Mark Darcy wouldn’t make you google ‘What does it mean if somebody is sending you mixed signals?’ Dolly Alderton’s Agony Aunt column in The Times would quite literally cease to exist if everyone was as good-natured and unassuming as Hugh Grant’s floppy-haired, bookshop owner, William Thacker.

In truth, my mildly ostentatious, though self-aware self must admit that film is not always required to be abstract and sophisticated. It does not always have to be Pulp Fiction this, Taxi Driver that. Sometimes the essence or message of a film can be straightforward, as opposed to presenting itself to us as some kind of a cipher. Romantic comedies show us the most tender and wholesome kind of love plainly and simply in a way that just isn’t offered to everybody in their late teens and early twenties, or on Tinder for that matter.

Simplicity is the key to its appeal. If I’m going through a breakup quite literally the last thing I want to watch is some mind-bending Shutter Island-esque Scorsese extravaganza. I’ll gladly stick to When Harry Met Sally and my box of Kleenex, thanks.

Rom-coms have offered us a scintillating glimmer of hope for our own dating lives yet simultaneously dimmed the lights in the room that houses our wildest expectations. This stark contrast between the fairy tale and our own lives dangles romance in front of us 20-something singletons like a carrot before a donkey. Regardless, many of us are hooked on the genre and its saccharine sentiments like we’ve got love morphine on a drip. They feel good and there is categorically nothing burdensome about watching a Meg Ryan, Tom Hanks meet cute.

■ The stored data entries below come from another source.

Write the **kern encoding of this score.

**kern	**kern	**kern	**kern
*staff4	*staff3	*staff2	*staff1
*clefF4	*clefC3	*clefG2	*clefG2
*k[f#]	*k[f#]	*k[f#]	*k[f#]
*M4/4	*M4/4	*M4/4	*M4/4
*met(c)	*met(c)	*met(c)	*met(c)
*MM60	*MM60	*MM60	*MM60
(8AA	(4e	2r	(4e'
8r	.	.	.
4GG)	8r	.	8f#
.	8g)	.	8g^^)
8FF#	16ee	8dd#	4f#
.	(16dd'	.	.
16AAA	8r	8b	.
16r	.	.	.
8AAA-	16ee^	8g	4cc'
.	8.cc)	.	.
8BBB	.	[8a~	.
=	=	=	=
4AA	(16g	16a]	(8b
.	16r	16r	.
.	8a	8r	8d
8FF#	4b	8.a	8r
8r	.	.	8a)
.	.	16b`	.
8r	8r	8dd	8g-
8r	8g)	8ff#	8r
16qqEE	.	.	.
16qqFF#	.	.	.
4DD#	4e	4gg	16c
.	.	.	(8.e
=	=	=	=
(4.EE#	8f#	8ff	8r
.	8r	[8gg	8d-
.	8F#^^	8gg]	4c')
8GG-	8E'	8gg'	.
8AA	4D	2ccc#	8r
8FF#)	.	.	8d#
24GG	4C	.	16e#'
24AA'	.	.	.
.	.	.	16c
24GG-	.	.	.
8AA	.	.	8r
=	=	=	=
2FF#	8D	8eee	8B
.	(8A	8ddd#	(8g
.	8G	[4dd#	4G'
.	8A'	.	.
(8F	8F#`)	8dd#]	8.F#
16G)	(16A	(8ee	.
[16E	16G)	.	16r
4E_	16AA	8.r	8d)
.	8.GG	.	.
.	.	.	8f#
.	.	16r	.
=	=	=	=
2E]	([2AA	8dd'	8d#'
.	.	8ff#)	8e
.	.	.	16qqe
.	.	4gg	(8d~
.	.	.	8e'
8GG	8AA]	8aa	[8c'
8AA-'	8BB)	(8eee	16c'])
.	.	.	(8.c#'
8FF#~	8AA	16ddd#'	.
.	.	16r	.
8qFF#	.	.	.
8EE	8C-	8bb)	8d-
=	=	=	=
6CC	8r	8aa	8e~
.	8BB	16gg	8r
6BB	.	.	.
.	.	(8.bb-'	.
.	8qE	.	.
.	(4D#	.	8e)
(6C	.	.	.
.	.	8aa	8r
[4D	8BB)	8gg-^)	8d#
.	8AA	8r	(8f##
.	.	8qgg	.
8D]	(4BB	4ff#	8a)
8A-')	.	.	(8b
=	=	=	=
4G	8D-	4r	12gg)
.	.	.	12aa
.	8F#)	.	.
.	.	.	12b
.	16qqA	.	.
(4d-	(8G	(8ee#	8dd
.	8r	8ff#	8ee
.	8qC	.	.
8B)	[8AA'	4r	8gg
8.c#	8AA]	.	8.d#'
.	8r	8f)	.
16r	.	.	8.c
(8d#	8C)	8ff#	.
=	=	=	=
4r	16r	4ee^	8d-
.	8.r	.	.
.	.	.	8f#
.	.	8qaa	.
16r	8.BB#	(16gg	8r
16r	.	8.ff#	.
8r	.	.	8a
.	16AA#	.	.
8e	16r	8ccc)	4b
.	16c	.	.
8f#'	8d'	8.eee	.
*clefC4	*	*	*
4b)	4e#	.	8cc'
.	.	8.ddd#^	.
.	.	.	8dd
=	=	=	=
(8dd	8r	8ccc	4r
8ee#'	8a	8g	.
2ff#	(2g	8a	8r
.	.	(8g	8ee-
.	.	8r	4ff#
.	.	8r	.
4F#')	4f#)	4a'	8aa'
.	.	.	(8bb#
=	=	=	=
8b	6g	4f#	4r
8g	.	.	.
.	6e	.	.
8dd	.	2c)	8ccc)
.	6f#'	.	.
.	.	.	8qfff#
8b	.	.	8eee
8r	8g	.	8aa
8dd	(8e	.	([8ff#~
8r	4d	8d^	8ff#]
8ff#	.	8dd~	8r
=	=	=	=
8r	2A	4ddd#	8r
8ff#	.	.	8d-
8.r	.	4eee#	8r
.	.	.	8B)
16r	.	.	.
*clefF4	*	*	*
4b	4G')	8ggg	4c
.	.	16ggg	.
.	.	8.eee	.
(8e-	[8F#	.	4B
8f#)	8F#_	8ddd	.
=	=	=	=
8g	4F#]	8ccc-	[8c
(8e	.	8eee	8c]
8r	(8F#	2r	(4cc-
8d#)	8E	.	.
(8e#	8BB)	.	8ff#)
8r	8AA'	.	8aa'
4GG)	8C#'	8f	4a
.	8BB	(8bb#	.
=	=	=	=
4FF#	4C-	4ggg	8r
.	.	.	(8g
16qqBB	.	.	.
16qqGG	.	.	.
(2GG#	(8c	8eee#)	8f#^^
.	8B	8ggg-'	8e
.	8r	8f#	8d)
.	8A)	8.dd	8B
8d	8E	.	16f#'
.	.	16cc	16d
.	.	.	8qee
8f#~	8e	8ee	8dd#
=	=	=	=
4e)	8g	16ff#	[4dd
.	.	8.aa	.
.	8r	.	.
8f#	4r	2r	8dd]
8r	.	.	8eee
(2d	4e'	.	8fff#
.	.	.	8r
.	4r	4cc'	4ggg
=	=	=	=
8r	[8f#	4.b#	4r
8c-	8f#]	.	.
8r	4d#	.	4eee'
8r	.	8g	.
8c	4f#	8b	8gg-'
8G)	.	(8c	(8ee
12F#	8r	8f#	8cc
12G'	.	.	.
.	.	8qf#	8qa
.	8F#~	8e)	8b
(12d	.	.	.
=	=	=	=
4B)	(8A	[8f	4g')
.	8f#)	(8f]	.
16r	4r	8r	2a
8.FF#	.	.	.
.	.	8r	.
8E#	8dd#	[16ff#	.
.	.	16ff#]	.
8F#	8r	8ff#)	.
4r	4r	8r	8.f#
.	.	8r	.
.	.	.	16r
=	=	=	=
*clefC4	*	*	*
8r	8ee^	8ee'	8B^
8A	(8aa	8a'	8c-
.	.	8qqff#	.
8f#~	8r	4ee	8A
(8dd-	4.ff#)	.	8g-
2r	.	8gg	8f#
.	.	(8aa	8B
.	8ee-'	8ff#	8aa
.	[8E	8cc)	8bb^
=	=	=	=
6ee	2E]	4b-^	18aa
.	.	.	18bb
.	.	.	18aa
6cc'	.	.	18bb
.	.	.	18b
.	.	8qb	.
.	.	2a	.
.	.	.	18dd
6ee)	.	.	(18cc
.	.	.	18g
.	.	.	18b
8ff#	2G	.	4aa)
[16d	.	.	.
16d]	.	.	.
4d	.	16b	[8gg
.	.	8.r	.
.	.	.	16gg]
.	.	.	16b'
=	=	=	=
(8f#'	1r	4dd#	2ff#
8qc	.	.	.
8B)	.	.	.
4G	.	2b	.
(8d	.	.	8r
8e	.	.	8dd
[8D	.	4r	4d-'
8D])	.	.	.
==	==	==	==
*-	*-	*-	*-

Often, we associate rom-coms with the grandiose tale of romance and the gushing declaration at the centre of the film and forget the more realistic yet equally heart-warming subplots. The genius of screenwriters like Richard Curtis is that interwoven in all of these fantastical tales of love, exists glimpses of an altogether more understated and in many ways more human display of devotion. Curtis’s Notting Hill and Four Weddings and A Funeral provide the best examples of this. In the latter, peripheral character Matthew recites the poem Stop All the Clocks by WH Auden, to declare at his partner Gareth’s funeral that he “was my North, South, my East and West. My working week and my Sunday rest.”

I’m not saying every romantic comedy is going to be rotten tomatoes certified fresh but, in any case, I don’t necessarily think that is necessarily their objective.

The allure of the genre is that it both gives us a more realistic representation of human connection to savour but equally something altogether more extravagant to marvel, or at the very least laugh, at. They can be somewhat unrealistic (an understatement) but that is exactly the point. Cynic or not, we’d all like a Colin Firth to tell us “I like you very much, just as you are” or a Heath Ledger to sing Frankie Valli’s ‘Can’t Take My Eyes Off You’ to us complete with a marching band.